TESTO DEL DOCUMENTO:
════════
Il più grande rumore del mondo è il silenzio
(Thelonious Monk)
Un artista eccentrico ed enigmatico
Sono passati cento anni dalla nascita di Thelonious Monk, ma tutte le volte che, ancora oggi, facciamo girare un suo cd nel lettore, facciamo posare la puntina sul vinile o, più semplicemente, ci guardiamo su youtube un suo video, siamo sicuri che senz’altro ci sfuggirà qualcosa.
Thelonious Monk era una sfida aperta, una sfida al suo tempo (quasi sempre le sue composizioni, divenute standard e imprescindibili nel repertorio jazz, verranno scoperte a distanza di diversi anni), una sfida al cuore e al cervello dell’ascoltatore, quando lo avvolgeva con temi all’apparenza semplici ma armonicamente di una complessità mostruosa.
L’eccentrico, lo strano, il più solitario, quello che indossava buffi cappelli (quanti epiteti in quegli anni) era, in realtà, con la sua musica, lucido, attento e rigoroso come pochi.
Monk è stato ‘Round about Midnight, universalmente riconosciuto oggi come il classico jazz per eccellenza, ma è stato anche Evidence, un pezzo di una radicalità compositiva ed esecutiva sovranamente in anticipo sui tempi. In Evidence, in particolare, il ritmo elastico del suo lavoro lo si nota soprattutto nelle pause, del tema, come ricorda il musicologo Stefano Zenni, rimangono solo accenti isolati. Esiste, tra l’altro, una versione pubblica, rintracciabile su youtube, del pezzo dove ad un certo punto Monk si alza e comincia a ballare (già Julio Cortàzar aveva fatto cenno a Thelonius danzante in un passaggio di Il giro del mondo in ottanta giorni).
Monk è stato il Bebop, ma in maniera decentrata, eccentrica; insomma ovunque, dappertutto, sempre, Monk era Monk. Allora si vada a cominciare e vediamo un po’ cosa salta fuori.
I primi anni
Thelonious Monk (da adesso TM) nasce a Rocky Mount, nella Carolina del Nord, il 10 ottobre del 1917. Nel 1922 la famiglia si trasferisce a New York, dove ancora bambino, inizia da autodidatta, a suonare il pianoforte.
Mostra una spiccata curiosità musicale, ascolta inni sacri e gospel (suona in un coro evangelico), ma anche compositori classici, mostrando un grande amore per Chopin e Rachmaninov. Decisivo è in questa fase l’incontro con la pianista Alberta Simmons che fa conoscere a Monk la musica di alcuni fondamentali pianisti jazz come Fats Waller, James P. Johnson e Scott Joplin. In questi anni Monk apprezza molto lo “stride piano”, che è uno stile pianistico sviluppatosi a New York in particolare nel decennio 1920-1930.
Il Bebop
Ma siamo già alle soglie della grande rivoluzione degli anni Quaranta: sta per nascere il Bebop.
Al Mintons Playhouse di New York in quegli anni si sta facendo la storia del jazz, quando sul palco sfilano il chitarrista Charlie Christian, il saxofonista Charlie Parker, il pianista Thelonious Monk, il trombettista Dizzy Gillespie (pure lui nato nel 1917).
════════
VOCI ESTRATTE:
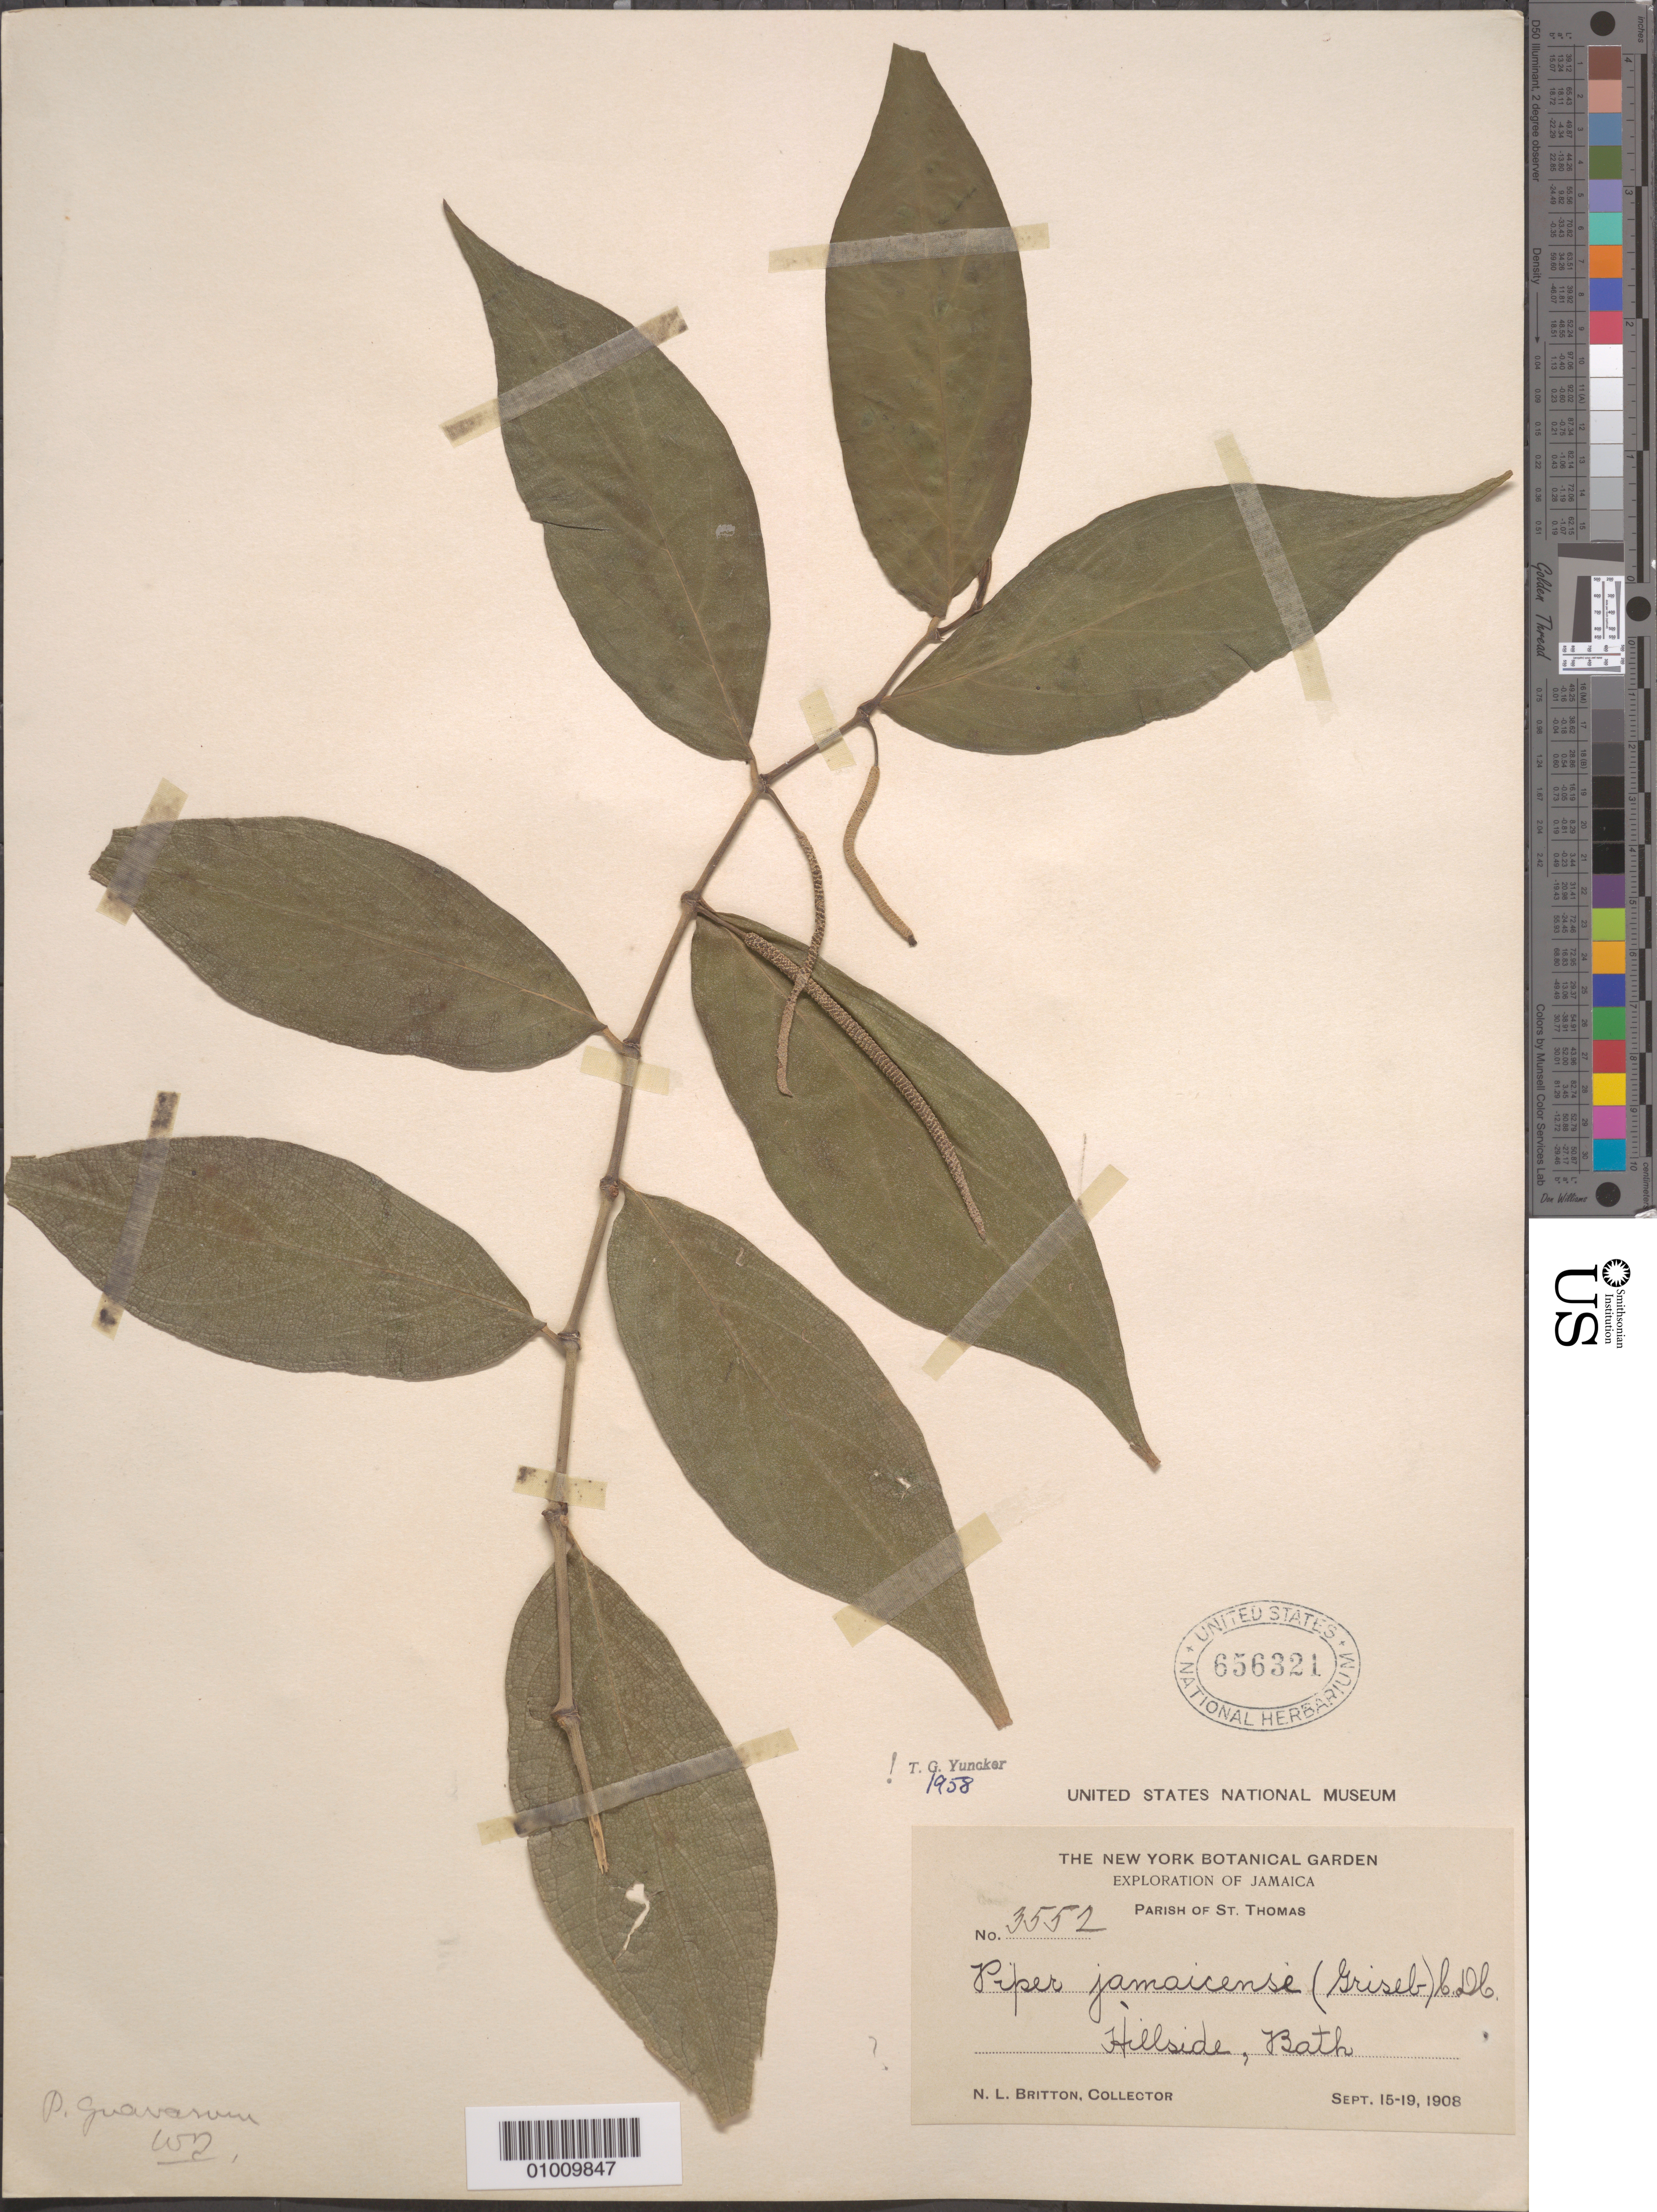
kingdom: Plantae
════════
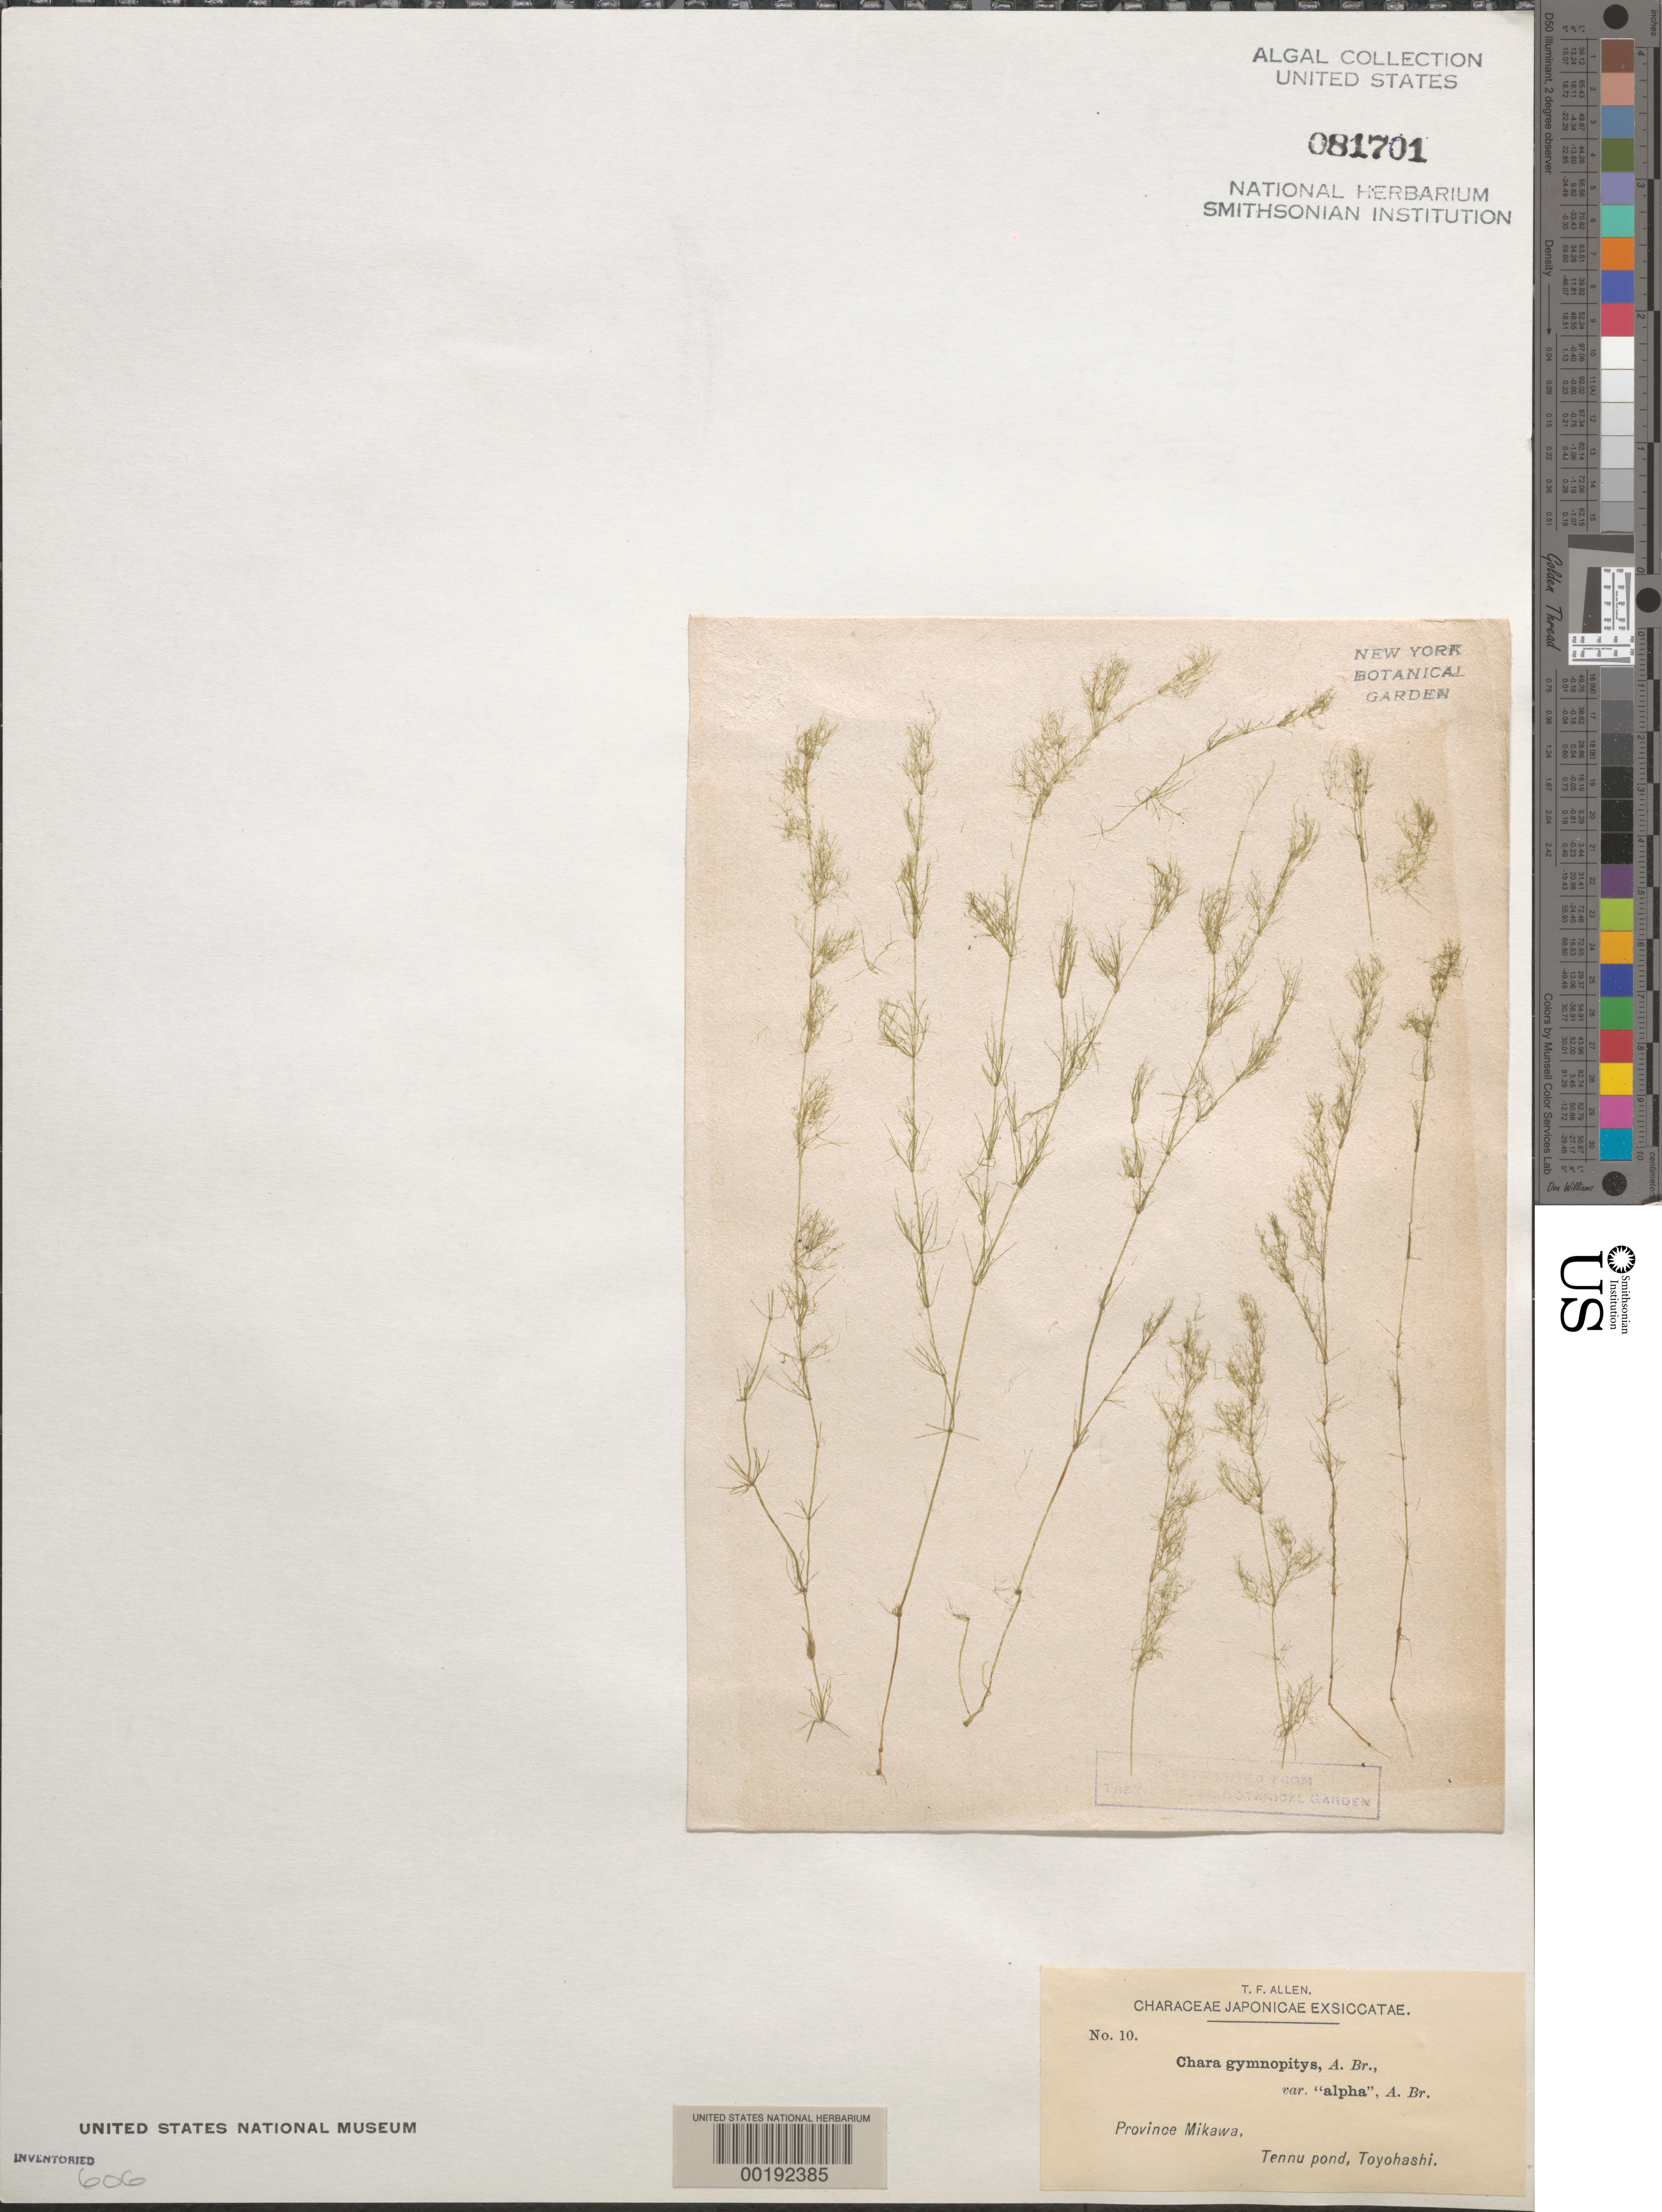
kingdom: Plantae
════════
COMPITO DA SVOLGERE: Nel testo su Thelonious Monk, riscrivi come elenco puntato più breve il paragrafo che comincia con «Mostra una spiccata curiosità musicale», mantenendo i fatti principali. Le voci sono materiale a parte, separato dal testo.

RISPOSTA AL COMPITO:
- Monk mostra una forte curiosità musicale: ascolta inni sacri e gospel e suona in un coro evangelico.
- Ascolta anche i compositori classici e ama molto Chopin e Rachmaninov.
- È decisivo l'incontro con la pianista Alberta Simmons. Lei gli fa conoscere pianisti jazz fondamentali come Fats Waller, James P. Johnson e Scott Joplin.
- In questi anni apprezza molto lo "stride piano", uno stile nato a New York soprattutto tra il 1920 e il 1930.